Welcome to CogSci Unpacked, an exciting new blog series dedicated to summarizing academic papers from the Cognitive Science, a CSS Journal. Our goal is to bridge the gap between academia and the broader public, fostering a better understanding of cognitive science and making it accessible and relatable to all. If you’re curious to dive even deeper, we invite you to explore the full academic paper.
Imagine you’re waiting for a train with your friend. While they’re in the bathroom, you get the tickets out of their suitcase and move them to your backpack for easy access. Your friend gets back and wants to double check the tickets. Where do you think they’re going to look for them?
If you guessed that they’ll look in the suitcase, congratulations: you just passed the False Belief Task! The task tests whether you can keep track of someone else’s beliefs, even when they differ from your own. This ability — often referred to as mindreading or theory of mind — is crucial for navigating social situations. It typically develops in humans before age 5, but there’s debate about whether it develops in other animals at all. This has sparked a “nature vs nurture” debate about where our mindreading abilities come from. Did we evolve dedicated cognitive mechanisms to perform social reasoning? Or do we learn this ability during our lifetimes through social interaction? Or from language?
In Trott et al. (2023), we tested if it was possible in principle to pass the False Belief Task based on language experience alone. We administered a version of the task to a Large Language Model (LLM): a neural network that learns to predict the next word in a sequence based on statistical patterns in language. LLMs serve as ideal guinea pigs for this question, because they don’t have any built-in knowledge or reasoning capabilities and no body: everything they learn comes entirely from exposure to language. If LLMs can correctly answer False Belief Task questions, it suggests that this behavior can be learned entirely from language input and doesn’t require any specialized cognitive equipment or physical experience in the world.
We presented GPT-3 (a LLM) with scenarios like the one above, followed by a sentence that indicated a character’s belief about an object’s location (e.g. “your friend thinks the tickets are in the ____”). We got GPT-3 to predict the final word in the sentence, and measured the probability that it assigned to the object’s start location (suitcase) versus the end location (backpack). In one condition (True Belief), the character saw the object being moved (so they should know that it is in the new location). In the False Belief condition, they didn’t see the object being moved (so they should still think the object is in the old location). We generated entirely new passages to ensure GPT-3 had never seen them before, and asked human participants to complete the same passages so we could compare their responses.
GPT-3 consistently assigned a higher probability to the start location in the False Belief condition compared to the True Belief condition (see Figure 2). For example, the model rated it as more likely that your friend would look for the tickets in the suitcase if they hadn’t seen you move them to the backpack. This behavior is consistent with the implied mental states of the characters. It suggests that the model is sensitive to information in the passage about what each character is likely to know, and uses this information to make predictions for later sentences describing their beliefs.
Could humans be using the same kind of statistical linguistic information to perform the task? To test this stronger claim, we measured how much of the human responses could be explained by the LLM’s behavior. We found a significant in humans even after controlling for GPT-3’s performance, suggesting that humans are using information that isn’t captured by the model (see Figure 3). This was also reflected by a gap in performance at the task: while GPT-3 got 75% of the items right, human accuracy was 83%.
Do the results suggest that GPT-3 is actually representing beliefs?

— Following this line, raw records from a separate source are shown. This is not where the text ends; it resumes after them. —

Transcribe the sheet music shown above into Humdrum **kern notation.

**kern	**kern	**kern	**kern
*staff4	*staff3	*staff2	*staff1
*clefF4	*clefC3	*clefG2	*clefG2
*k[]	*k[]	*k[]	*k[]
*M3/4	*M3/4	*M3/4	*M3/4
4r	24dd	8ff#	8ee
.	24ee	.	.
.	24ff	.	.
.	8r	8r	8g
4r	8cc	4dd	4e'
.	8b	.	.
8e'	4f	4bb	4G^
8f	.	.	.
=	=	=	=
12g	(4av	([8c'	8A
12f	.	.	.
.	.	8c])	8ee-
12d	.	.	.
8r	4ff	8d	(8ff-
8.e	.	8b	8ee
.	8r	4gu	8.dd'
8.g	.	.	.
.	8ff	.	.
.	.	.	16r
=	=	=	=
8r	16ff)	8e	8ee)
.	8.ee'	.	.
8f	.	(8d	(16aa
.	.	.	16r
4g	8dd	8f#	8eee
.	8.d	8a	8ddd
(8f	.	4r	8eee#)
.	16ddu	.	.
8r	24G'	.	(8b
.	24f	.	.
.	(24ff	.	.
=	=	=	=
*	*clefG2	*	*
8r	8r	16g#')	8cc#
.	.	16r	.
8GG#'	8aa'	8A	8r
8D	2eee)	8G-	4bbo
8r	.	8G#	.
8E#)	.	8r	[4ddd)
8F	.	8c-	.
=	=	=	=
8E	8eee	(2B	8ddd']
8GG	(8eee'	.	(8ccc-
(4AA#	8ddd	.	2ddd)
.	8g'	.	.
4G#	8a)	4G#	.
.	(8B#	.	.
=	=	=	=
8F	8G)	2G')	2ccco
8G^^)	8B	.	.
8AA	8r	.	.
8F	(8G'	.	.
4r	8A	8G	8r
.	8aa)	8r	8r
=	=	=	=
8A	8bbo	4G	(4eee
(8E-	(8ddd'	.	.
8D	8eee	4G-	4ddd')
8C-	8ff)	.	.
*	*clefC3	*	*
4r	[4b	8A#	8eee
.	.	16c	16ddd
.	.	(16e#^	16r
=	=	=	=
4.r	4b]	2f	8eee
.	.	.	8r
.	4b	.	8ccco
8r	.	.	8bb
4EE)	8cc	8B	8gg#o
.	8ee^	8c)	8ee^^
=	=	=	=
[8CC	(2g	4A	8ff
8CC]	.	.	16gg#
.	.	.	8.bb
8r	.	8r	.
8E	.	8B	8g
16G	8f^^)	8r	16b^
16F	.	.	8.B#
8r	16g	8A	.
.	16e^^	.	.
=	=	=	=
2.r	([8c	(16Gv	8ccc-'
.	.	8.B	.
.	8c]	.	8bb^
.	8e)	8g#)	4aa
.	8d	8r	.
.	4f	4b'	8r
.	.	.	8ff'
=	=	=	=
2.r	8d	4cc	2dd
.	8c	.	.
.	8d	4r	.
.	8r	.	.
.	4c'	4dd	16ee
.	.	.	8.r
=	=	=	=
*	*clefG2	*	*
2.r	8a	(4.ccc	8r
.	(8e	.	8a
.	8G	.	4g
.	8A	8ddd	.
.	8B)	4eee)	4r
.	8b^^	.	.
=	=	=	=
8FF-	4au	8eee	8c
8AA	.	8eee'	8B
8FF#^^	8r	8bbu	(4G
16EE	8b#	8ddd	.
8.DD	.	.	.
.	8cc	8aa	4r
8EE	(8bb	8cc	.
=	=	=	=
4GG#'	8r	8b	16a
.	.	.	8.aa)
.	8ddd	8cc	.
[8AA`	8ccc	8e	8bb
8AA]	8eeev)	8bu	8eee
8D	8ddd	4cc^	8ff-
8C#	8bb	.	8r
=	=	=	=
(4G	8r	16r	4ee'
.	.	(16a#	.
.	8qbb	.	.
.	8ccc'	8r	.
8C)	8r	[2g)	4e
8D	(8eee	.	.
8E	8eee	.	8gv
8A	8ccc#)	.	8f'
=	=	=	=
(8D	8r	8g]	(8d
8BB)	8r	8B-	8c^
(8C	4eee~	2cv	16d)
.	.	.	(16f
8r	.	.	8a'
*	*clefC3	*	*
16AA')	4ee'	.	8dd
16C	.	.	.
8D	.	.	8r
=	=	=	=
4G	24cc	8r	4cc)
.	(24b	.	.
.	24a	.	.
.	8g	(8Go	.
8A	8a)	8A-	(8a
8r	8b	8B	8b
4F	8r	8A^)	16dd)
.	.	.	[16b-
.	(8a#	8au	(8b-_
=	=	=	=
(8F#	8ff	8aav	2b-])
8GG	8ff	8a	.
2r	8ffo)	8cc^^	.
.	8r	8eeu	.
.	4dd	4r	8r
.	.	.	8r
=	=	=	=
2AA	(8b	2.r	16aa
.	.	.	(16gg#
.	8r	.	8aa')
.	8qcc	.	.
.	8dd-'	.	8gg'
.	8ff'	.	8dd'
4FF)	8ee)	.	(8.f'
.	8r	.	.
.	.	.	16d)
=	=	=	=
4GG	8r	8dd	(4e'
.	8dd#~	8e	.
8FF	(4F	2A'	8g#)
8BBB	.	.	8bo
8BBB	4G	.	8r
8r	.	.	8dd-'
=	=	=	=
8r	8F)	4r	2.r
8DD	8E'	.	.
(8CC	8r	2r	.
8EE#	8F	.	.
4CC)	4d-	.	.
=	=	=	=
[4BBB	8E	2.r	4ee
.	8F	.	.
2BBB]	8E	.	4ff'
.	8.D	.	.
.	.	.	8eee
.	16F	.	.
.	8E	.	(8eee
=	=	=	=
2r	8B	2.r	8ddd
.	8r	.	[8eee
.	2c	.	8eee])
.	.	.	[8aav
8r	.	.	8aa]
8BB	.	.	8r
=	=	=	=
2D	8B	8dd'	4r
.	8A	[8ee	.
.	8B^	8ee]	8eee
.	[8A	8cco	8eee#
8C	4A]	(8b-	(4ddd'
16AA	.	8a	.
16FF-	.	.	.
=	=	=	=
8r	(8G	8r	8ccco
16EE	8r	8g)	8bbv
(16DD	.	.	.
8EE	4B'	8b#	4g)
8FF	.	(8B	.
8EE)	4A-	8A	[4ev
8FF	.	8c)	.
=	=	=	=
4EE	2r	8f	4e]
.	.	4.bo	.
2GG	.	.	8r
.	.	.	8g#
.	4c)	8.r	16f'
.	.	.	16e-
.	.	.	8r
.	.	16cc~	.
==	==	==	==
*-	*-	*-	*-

The False Belief Task is often viewed as strong evidence of this ability in children and non-human animals. If we treat the test as equally informative in the case of LLMs, it indicates that GPT-3 has some ability to represent beliefs, albeit not as robustly as humans. Alternatively, you might argue that we know a priori that LLMs don’t represent beliefs: they’re just predicting the next word in a sentence after all! If so, the results indicate a problem with the False Belief Task: it can be passed by an agent that lacks the very ability it’s supposed to assess. One way to resolve this dilemma would be to look beyond the False Belief Task alone, and include other measures of belief representation — if GPT-3 consistently displays evidence of representing beliefs across a diverse range of tasks, it ought to increase our confidence that this result is not just a fluke. Thus far, ongoing work in this vein (including slight modifications to similar studies, and broader Theory of Mind benchmarks) has yielded mixed results.
Crucially, however, our results suggest that language statistics alone — at least insofar as they are learned by GPT-3 — are not sufficient to fully explain human belief sensitivity. Learning to understand others’ minds, therefore, may rely on linking linguistic input to innate capacities or to other embodied or social experiences.